We have planned to drive to Winston-Salem, NC this weekend and spend some relaxing time visiting the town, with my parents, and thanks to a local, Abby of Confabulations In The Kitchen, I think we have a pretty good list of great places to see. I wish I could meet her in person and give her a great big hug, because she has saved me hours with her guidelines and recommendations, especially local delicacies, restaurants and of course bakeries! I wanted to pack some home baked goodies for the drive and immediately thought about mini cakes with grated tonka beans. I remembered a post titled (translated from the French): "A cake to die for", where the tonka bean was paired with apricots and white chocolate….I am a not a chocolate snob and as long as it is good quality I will eat all kinds. I was once again spoiled by one of my clients when she brought me a few bars of Valrhona chocolate from a recent trip to France. Well, by now you must know my theory: if all the ingredients are getting together like that, that means I must join the party!!

The cakes are quick and easy to come together and you can make a loaf cake or a round cake, possibilities are endless, and you can’t barely taste the white chocolate if you are not a fan. I would not take it away from the recipe though as it adds a little fudge feeling to cake. However, the biggest problem is that by the time we get in the car tomorrow, en route to Winston-Salem, there won’t be any left….it is absolutely the best mini cakes I have ever had! They are out of this world warm and a little denser and flavor concentrated at room temp. What the heck! They are even to dye for straight out of the fridge at 2 in the morning!
OK, I hear you, you may not have tonka beans available where you are, but a good substitute is to combine 1/2 tsp. each good quality vanilla and pure almond essence.

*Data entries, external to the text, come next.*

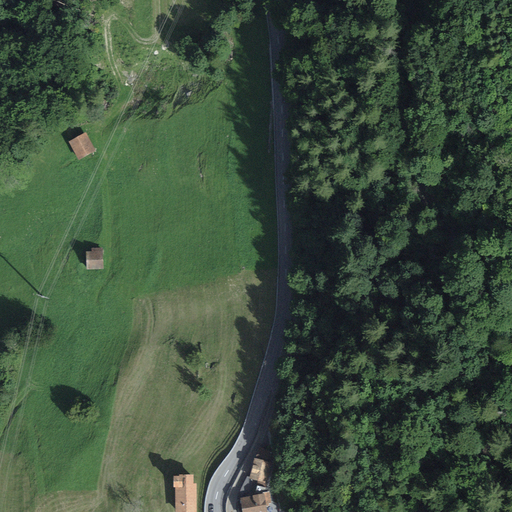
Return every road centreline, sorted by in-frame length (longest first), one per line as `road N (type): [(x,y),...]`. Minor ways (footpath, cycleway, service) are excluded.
road 1 (tertiary): [(274,0),(285,270),(283,326),(262,397)]
road 2 (track): [(156,0),(150,41),(139,42),(120,17),(107,27),(123,99),(98,137),(109,252)]
road 3 (tertiary): [(262,397),(214,511)]
road 4 (residential): [(262,397),(269,417),(232,511)]
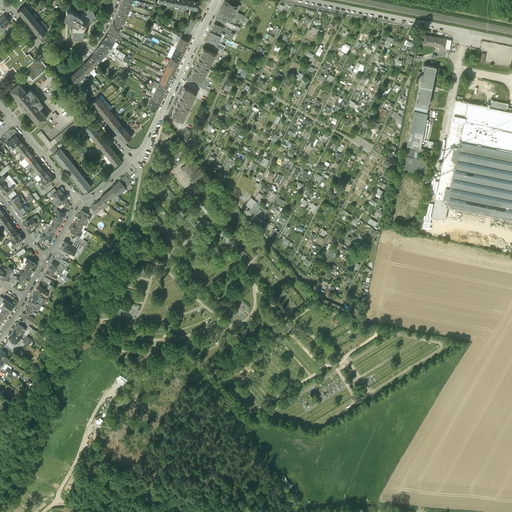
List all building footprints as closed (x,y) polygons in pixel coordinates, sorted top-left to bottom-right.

Tonka Bean White Chocolate and Apricot Cakes, (original recipe here)

Makes 8

1 1/2 sticks butter, melted and cooled

1/3 cup sugar

1 cup white chocolate, melted

3 large eggs

1/2 cup flour

2 tonka beans

15 dried apricots, cut in small dices

Preheat the oven to 350F.

Whisk together the eggs and sugar until pale and thick, about 2-3 minutes. Add the butter and chocolate. Whisk well and add the flour. Finely grate the tonka bean and add to the batter. Add the dried apricots and mix until incorporated. Divide evenly between muffin tins coated with cooking spray and cook for 15 minutes (longer if using a larger pan, about 20-25 minutes).

P.S: no internet connection for the next 4 days, so have a great weekend ya’ll and see you back next week!

Note: One commenter made me realise that I should put this info up about tonka beans:

"The coumarin active component (and why it is not found in food products in the US) is chemically similar to the active ingredient found in a common blood thinner called warfarin or Coumadin. This medication is commonly used to "thin out" blood and prevent clot formation. Patients on this medication have to have regular blood test since too much, may pose them at risk for bleeding and too little–risk for clot formation. The dose varies so regular blood work is the only thing that we can use to adjust the dose. You can imagine that there are a lot of drug interactions when patients are on this medication. There are also food interactions."

So folks. just like everything in life (but love and chocolate) use in moderation!